**EXERCISE INPUTS**
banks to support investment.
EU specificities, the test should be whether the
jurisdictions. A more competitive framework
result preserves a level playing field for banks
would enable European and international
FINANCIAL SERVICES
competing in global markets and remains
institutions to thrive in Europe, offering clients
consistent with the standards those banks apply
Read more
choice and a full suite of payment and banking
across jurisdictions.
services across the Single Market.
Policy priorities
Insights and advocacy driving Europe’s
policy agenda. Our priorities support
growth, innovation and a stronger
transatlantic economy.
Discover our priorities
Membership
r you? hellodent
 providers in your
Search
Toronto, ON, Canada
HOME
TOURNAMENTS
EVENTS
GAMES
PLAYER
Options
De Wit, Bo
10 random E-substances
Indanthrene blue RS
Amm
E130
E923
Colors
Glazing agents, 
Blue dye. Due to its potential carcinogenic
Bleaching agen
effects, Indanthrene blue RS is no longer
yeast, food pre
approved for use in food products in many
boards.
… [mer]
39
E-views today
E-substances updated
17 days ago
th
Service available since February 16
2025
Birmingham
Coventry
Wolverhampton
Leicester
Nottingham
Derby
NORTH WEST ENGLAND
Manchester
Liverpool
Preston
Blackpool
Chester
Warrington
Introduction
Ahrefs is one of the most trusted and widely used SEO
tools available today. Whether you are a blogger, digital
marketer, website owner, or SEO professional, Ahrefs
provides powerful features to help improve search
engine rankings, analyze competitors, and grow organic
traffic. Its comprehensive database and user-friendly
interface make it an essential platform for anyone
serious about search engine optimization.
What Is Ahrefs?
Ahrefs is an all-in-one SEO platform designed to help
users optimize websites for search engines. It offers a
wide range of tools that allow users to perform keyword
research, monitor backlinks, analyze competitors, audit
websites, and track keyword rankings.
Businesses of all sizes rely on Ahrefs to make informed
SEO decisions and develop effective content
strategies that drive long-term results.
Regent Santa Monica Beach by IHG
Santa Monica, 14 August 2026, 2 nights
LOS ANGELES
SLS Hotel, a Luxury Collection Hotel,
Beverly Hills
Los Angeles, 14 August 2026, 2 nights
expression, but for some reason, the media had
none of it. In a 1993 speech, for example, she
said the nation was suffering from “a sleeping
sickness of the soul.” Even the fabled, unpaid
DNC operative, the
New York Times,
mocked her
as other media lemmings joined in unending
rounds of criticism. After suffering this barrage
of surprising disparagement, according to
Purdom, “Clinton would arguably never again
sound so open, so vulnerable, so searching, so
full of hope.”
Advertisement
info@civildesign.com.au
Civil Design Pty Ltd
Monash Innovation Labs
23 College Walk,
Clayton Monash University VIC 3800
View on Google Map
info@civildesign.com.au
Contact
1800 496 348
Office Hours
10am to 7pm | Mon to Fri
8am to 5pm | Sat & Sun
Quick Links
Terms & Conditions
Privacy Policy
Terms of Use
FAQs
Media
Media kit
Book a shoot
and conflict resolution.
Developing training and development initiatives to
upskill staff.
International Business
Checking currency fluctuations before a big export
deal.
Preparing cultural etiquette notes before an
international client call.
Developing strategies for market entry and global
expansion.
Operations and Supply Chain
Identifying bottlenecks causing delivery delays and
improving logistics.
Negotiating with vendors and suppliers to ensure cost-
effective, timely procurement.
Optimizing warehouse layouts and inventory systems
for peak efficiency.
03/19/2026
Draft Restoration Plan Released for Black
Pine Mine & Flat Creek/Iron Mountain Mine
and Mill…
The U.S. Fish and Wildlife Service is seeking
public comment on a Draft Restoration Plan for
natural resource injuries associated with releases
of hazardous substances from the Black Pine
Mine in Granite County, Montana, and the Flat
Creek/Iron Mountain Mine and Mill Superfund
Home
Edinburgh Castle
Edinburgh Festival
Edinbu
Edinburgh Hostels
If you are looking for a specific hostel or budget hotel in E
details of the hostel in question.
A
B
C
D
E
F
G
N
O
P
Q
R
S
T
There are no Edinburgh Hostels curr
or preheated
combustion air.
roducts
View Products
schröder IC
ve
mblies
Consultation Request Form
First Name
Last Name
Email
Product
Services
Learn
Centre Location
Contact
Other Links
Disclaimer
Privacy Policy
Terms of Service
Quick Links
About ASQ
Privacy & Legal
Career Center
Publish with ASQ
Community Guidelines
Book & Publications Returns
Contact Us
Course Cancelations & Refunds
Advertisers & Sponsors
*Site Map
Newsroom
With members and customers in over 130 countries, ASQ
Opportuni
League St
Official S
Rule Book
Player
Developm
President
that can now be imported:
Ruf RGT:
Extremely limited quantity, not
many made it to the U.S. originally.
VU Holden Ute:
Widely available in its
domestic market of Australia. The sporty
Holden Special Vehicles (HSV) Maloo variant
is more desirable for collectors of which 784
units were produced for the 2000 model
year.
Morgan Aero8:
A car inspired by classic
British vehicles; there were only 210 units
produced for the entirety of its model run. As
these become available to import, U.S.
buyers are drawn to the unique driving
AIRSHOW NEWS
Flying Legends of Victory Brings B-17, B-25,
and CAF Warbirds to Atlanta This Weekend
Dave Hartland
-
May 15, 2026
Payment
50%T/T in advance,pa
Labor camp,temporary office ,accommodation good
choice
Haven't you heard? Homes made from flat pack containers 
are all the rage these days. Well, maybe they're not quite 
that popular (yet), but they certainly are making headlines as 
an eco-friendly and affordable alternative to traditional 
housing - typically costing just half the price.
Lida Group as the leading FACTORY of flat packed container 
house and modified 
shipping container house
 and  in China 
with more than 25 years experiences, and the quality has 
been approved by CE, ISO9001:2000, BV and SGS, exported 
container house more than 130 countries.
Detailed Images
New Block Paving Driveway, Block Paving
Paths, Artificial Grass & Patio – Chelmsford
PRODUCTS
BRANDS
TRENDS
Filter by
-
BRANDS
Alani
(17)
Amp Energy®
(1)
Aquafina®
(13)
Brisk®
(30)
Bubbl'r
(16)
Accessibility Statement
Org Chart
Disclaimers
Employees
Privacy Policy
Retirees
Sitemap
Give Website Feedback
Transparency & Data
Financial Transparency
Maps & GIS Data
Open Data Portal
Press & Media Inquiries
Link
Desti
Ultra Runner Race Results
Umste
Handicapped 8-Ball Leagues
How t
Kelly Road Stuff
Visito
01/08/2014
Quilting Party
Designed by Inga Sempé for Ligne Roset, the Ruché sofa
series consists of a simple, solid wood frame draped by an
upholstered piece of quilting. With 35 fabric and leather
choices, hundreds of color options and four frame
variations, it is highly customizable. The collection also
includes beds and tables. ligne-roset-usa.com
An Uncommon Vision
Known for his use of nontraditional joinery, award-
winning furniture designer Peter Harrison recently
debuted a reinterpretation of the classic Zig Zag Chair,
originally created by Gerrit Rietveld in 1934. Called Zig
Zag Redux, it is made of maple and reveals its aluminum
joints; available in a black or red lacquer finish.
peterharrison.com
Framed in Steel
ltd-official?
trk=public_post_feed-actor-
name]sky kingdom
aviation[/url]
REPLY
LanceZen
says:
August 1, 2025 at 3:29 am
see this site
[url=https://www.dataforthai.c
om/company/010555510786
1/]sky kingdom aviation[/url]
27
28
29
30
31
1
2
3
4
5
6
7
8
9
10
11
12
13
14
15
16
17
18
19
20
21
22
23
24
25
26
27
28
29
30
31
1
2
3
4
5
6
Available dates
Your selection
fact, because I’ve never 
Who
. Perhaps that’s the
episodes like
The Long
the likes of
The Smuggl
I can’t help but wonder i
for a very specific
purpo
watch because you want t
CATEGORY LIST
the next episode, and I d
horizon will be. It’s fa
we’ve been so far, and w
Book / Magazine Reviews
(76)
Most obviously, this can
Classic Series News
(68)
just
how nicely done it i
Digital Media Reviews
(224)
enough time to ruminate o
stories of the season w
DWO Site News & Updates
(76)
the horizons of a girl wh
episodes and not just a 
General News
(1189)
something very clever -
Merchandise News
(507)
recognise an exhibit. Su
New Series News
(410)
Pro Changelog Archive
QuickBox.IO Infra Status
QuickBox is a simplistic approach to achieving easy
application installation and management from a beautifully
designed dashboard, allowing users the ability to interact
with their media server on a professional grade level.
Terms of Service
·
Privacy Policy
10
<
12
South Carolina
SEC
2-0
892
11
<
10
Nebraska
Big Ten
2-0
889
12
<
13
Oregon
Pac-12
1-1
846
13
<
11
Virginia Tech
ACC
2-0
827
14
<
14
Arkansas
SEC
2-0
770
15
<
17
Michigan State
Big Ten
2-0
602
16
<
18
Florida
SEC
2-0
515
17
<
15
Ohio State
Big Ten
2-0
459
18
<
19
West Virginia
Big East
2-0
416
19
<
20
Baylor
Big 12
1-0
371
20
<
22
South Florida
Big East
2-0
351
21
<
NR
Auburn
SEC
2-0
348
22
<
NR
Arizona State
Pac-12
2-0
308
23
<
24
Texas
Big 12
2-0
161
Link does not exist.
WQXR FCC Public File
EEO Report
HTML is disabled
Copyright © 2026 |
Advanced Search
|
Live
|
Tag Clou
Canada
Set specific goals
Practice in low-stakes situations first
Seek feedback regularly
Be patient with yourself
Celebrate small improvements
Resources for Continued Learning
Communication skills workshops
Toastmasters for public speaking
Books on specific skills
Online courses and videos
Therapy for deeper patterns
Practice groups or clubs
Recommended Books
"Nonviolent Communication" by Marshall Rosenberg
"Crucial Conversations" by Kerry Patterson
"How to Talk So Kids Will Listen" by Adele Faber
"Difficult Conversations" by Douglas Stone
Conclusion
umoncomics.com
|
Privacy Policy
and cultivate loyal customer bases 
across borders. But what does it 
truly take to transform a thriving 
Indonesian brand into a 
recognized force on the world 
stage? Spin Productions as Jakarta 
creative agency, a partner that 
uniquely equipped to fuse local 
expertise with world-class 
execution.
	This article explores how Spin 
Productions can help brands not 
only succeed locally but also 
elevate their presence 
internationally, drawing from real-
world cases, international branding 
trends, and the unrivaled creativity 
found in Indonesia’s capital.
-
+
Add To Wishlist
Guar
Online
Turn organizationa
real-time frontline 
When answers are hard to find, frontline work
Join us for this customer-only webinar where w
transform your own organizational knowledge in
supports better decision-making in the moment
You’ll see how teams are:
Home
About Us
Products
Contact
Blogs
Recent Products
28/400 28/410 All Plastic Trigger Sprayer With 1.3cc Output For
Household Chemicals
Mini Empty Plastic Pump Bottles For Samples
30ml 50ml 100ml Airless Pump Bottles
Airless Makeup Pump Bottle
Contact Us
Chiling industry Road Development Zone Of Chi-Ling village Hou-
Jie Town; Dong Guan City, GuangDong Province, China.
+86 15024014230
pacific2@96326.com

**WHAT TO WORK ON**
Go through the entries and report every line with the string "effective".

**EXERCISE ANSWER**
SEO decisions and develop effective content
effective, timely procurement.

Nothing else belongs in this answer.